**Task description**: Please list every line in the records below that contains the string "Сіті". Treat case as significant.

**Entries supplied**:
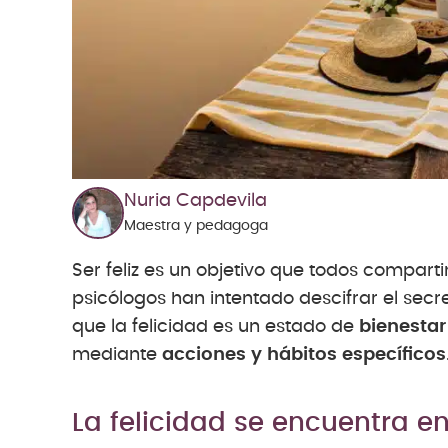
Nuria Capdevila
Maestra y pedagoga
Ser feliz es un objetivo que todos compartimo
psicólogos han intentado descifrar el secre
que la felicidad es un estado de
bienestar
mediante
acciones y hábitos específicos
La felicidad se encuentra e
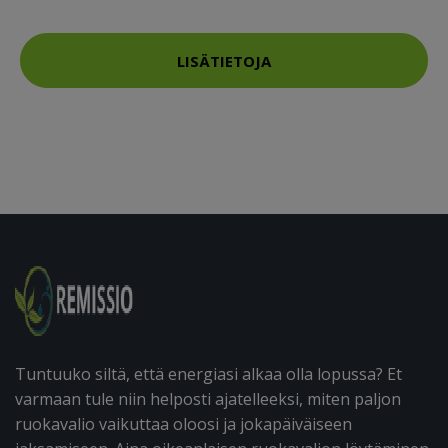
LISÄTIETOJA
Tuntuuko siltä, että energiasi alkaa olla lopussa? Et
varmaan tule niin helposti ajatelleeksi, miten paljon
ruokavalio vaikuttaa oloosi ja jokapäiväiseen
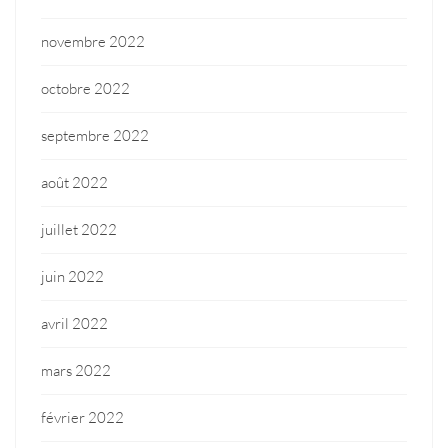
novembre 2022
octobre 2022
septembre 2022
août 2022
juillet 2022
juin 2022
avril 2022
mars 2022
février 2022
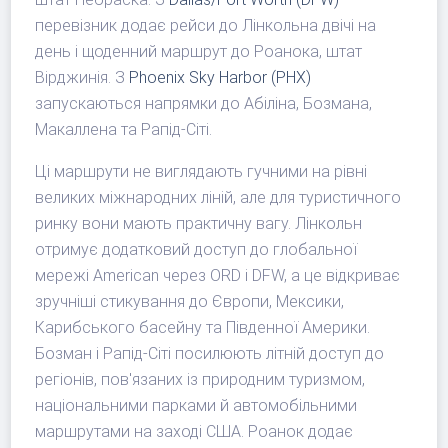
перевізник додає рейси до Лінкольна двічі на
день і щоденний маршрут до Роанока, штат
Вірджинія. З
Phoenix Sky Harbor (PHX)
запускаються напрямки до Абіліна, Бозмана,
Макаллена та Рапід-Сіті.
Ці маршрути не виглядають гучними на рівні
великих міжнародних ліній, але для туристичного
ринку вони мають практичну вагу. Лінкольн
отримує додатковий доступ до глобальної
мережі American через ORD і DFW, а це відкриває
зручніші стикування до Європи, Мексики,
Карибського басейну та Південної Америки.
Бозман і Рапід-Сіті посилюють літній доступ до
регіонів, пов'язаних із природним туризмом,
національними парками й автомобільними
маршрутами на заході США. Роанок додає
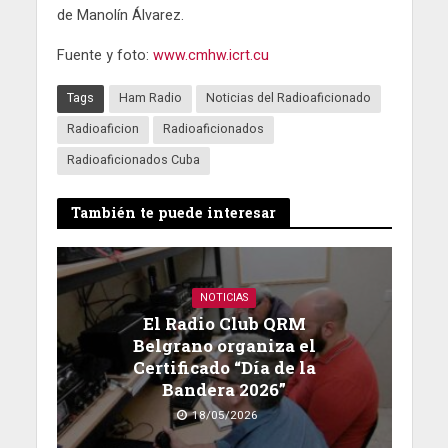
de Manolín Álvarez.
Fuente y foto:
www.cmhw.icrt.cu
Tags
Ham Radio
Noticias del Radioaficionado
Radioaficion
Radioaficionados
Radioaficionados Cuba
También te puede interesar
NOTICIAS
El Radio Club QRM
Belgrano organiza el
Certificado “Día de la
Bandera 2026”
18/05/2026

**Exercise answer**:
Макаллена та Рапід-Сіті.
Бозман і Рапід-Сіті посилюють літній доступ до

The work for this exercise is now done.